[NB: Except for this line, this page has not been altered since it was at
Robinson College. Certain of the information may be a little irrelevant in its
current location... the general principles apply though]
The Official RCPS Pudding Style Guide
The members of the RCPS have felt the need to share with the public some of its methods of pudding-getting-away-with (PGAW). To this effect, we have prepared this style guide to aid the public in getting the most value for money, and ultimately, eating satisfaction, from their puddings.
The style guide consists of two sections: Cutting and Presentation. Included (free of charge) with the Cutting section are several helpful illustrations to demonstrate certain techniques. In general, the methods of the "ordinary cutter" are shown in red, but the methods of the "model RCPS member" are shown in blue.
- Displacing the Center. This is a technique of actually taking far more pudding than is often considered a normal portion, and actually making it look smaller! Its only disadvantage is that it leaves a rather misshapen pudding, and other people will have difficulty taking equally large portions. Essentially, one simply moves the center of the pudding to further away from the curved side. This has the visual effect of reducing the pudding size, since the angle subtended at the blue point is smaller than that at the red point would be.
- Sloping the Sides. By sloping the sides of a pudding, one can take far more pudding than would appear to be in the dish when one is looking at the top of the dish (as most cashiers would be). The normal pudding cut lines are shown in red; note the significant angle (indicated by a blue arrow) between the RCPS cut lines and the normal ones. Again, the disadvantage of this method is that subsequent people will have difficulty taking large portions.
- Moving the Blobs. Moving blobs of cream is yet another method of taking more pudding. Its advantage is that it leaves the next person with a normally-shaped pudding to cut from (leaving him free to take an RCPS-sized portion). Its disadvantage is that moving blobs of cream can often leave telltale skid marks on your pudding that can only be removed with extreme care. Note how the original red blobs (in the picture) have been pushed to either side (to the location of the blue blobs) to maximize the size of the pudding.
- Using a Bowl. It is advisable to use a bowl for your pudding, no matter what it is. This has three advantages:
- the cashiers will get used to you habitually taking a bowl;
- you can fit more in a bowl than on a plate; and
- pudding looks smaller inside a bowl than on a plate (as witnessed by comparing the apparently large size of the pudding on the tray with the rather small size that ends up in your bowl).

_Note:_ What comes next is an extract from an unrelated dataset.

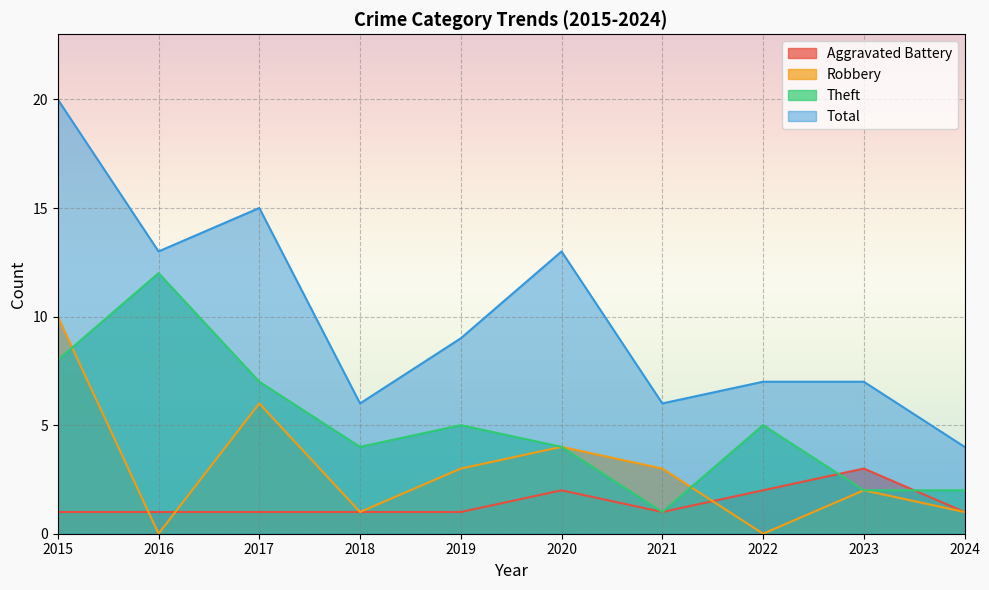

At which category is the sum across all series the highest?

2015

- Squashing the Pudding. When your pudding looks rather high, but is not actually that wide, it often pays to squash it (i.e. press it down into the bowl). This often disfigures it, which is also an advantage in that the cashiers will not see how big the slice actually is, but just that you have a rather amorphous pudding in your bowl.
- Presenting the Correct Side. Occasionally a pudding will look fine from one side, but the other has (for example) been cut at a 45-degree angle. This can sometimes be alleviated by simply cutting off the offending bit and hiding it under the rest of the pudding in the bowl. However, this is often not possible, and so presenting the correct side to the cashier is essential.
- Dousing with Custard. When all else fails, and you are left with an unmistakably double-sized pudding in your bowl, it can sometimes help to have one of the people behind the counter to pour custard all over it. This basically completely masks the shape of your pudding; and in theory, blatant errors can be covered up in this way. Unfortunately, in practice, the custard put on is often not sufficient to cover up the pudding completely, so the general shape (especially the high parts) can still be seen. However, it might still be mistaken for a hot pudding at the checkout.
- Using the Right Cashier. Some cashiers will let enormous puddings by, and some will complain at anything larger than a "normal" portion. If there don't happen to be any of the former kind at the till on a particular day, then it is sometimes impossible to get a decent-sized pudding. However, the following tips should help you pick the right cashier:
- the generous cashiers are often male;
- the non-generous ones are often the same ones that tell you not to tip your chair backwards in case it breaks.
By combining some or all of these techniques, it should be easy (with practice) to get ridiculously large puddings past the till without anybody noticing.